Posted by andrewyager on Wed, 08/13/2008

Hi,

As far as I can tell, the default agent implementation registers extensions at the local-extensions context.

This means that agents obey individual extensions preferences for voicemail, which is bad in a call centre environment.

We've switched over to a dynamic queue member structure, which works much better; but is there a standard way of avoiding this problem?

Thanks,
Andrew


Submitted by thirdlane on Wed, 08/13/2008 Permalink

Hi Andrew,

We are just about to change the way we handle queues/agents.

Please send your suggestions (and configuration files) my way.
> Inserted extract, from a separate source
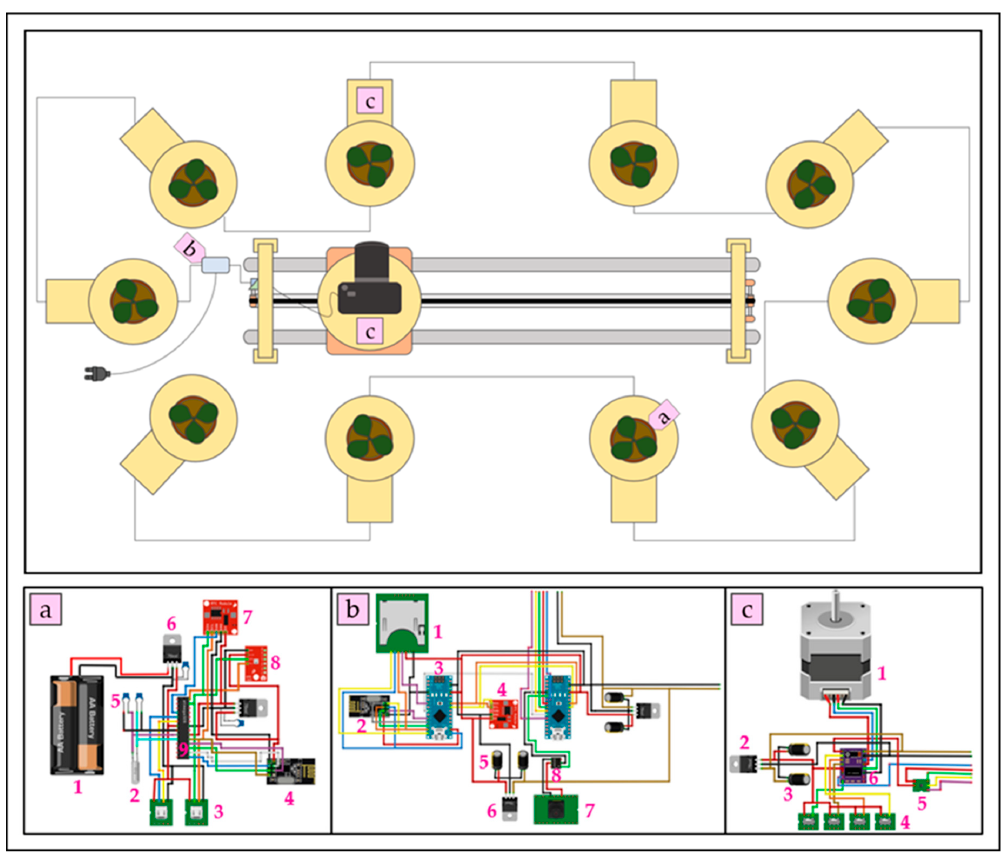
Figure 1. Schematic representation of the low-cost and automatic phenotyping platform. The platform consists of the following electronical components: ( a ) data acquisition module with (a1) 2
Erik, please do the same :).

Best regards,

Alex.

Submitted by raven on Sun, 08/17/2008 Permalink

My customer wants to use agents and queues in the latest single tenant release. I can't figure out what to tell them as far as how it works. Does it work now in some kind of form? Where does the agent login?
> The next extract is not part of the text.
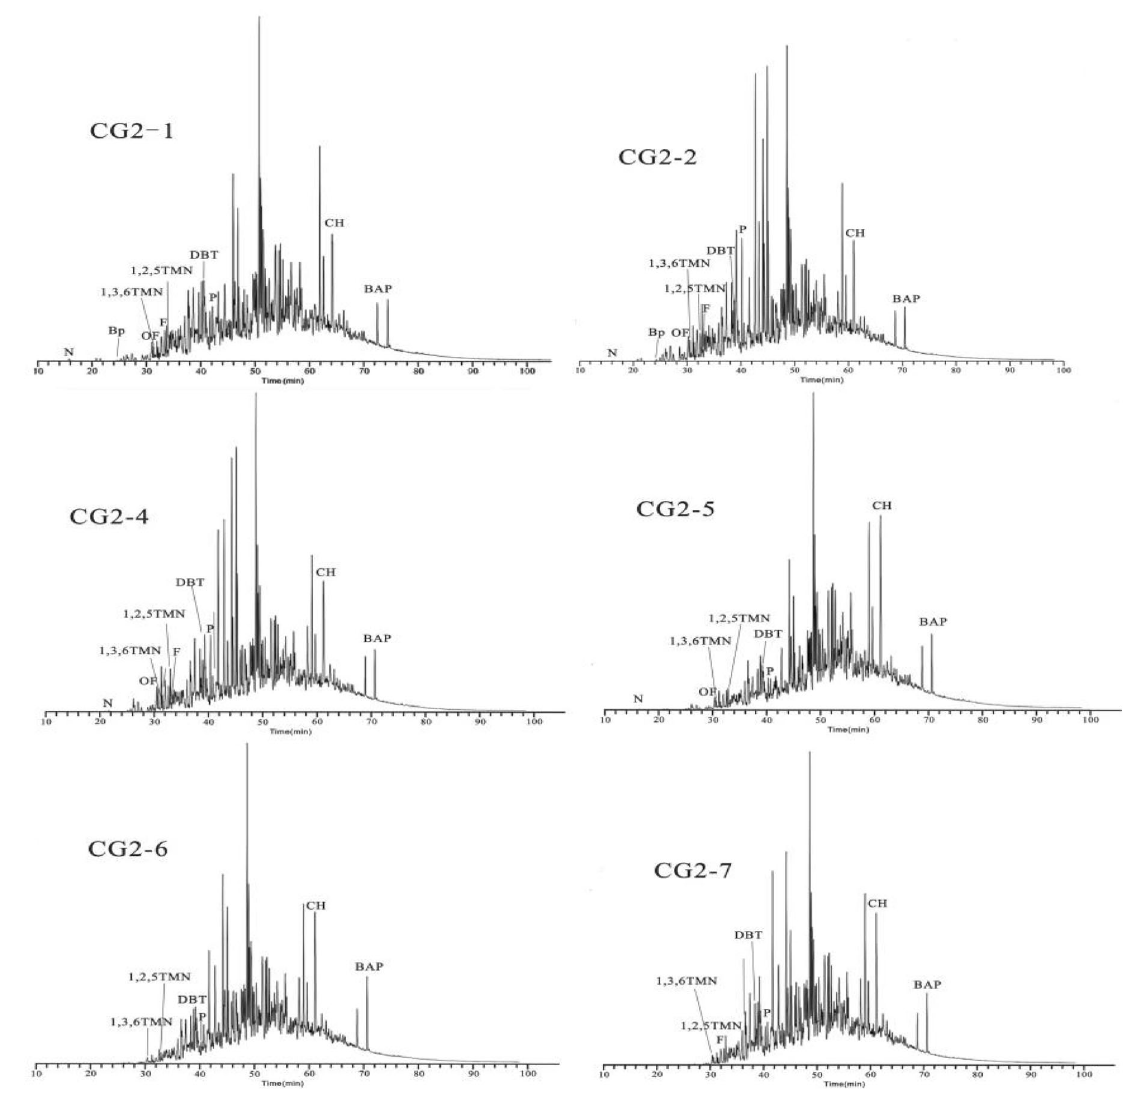
Fig. 3 Mass chromatograms of aromatic hydrocarbons for the samples used Table 3 Relative abundances of aromatic hydrocarbons and the ratios of biomarkers Sample Naphthalene series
Submitted by andrewyager on Sun, 08/17/2008 Permalink

To get the agent to log in, you must create a Feature Code attached to the Agent Log In application. This will allow them to log in from an extension. The caveat is that extension should not have voicemail enabled for this to work properly.

This works moderately well, but we have decided to disregard this implementation, and go for Dynamic Queues instead.

We have a number of basic scripts that log users in on the basis of their extension number.

Submitted by dbenders on Mon, 08/18/2008 Permalink

Hi Andrew, can you tell us why you said that dinamic queues work much better? Also, can you tell us how to implement it? We are using the standar queue implementation and work fine, but have lot of problems as for example the voicemail. BTW, we are using QUEUEMETRICS for statistics and work very well, is this compatible with the dinamic queues configuration?

Submitted by eeman on Mon, 08/18/2008 Permalink

Quemetrics would work with dynamic queues in single tenant. Queuemetrics is very tricky to get to work in MTE at all, and won't work with static channels or dynamic members for MTE. Queuemetrics strips everything after the first hyphen '-' so the MTE naming convention of SIP/111-tenant would strip the tenant and only match against SIP/111. Given that there could be multiple SIP/111 among multiple tenants it makes it nearly impossible at the moment.

The best way to use dynamic members is to use the AddQueueMember application but replace the channel name with a fixed name (membername). I am working through the concepts for the PBX manager interface to show status from within the user portal, join different queues that have been authorized to join, log back out of the queue etc.

the one advantage agents had was tracking calls of an agent seperate from the phone itself. So an agent could sit at any station and take calls, but have the queue_log report on their performance. This is where I see the 'membername' value coming to life.

Submitted by raven on Tue, 08/19/2008 Permalink

Thanks for the response. Is there any documentation anywhere to use as a template setup? Like a step by step procedure?

Submitted by amagurie on Fri, 08/22/2008 Permalink

We use AddQueueMember with membername which we populate it with the old style 'Agent/1234' (entered as part of the login script). Dynamic members can also be paused which is great.

We use this Asterisk patch http://svn.digium.com/view/asterisk?view=rev&revision=125585 to be able to get the extension they are logged into for realtime statistics.

We also use Asternic Queue reporting, which required some modifications to working with this setup.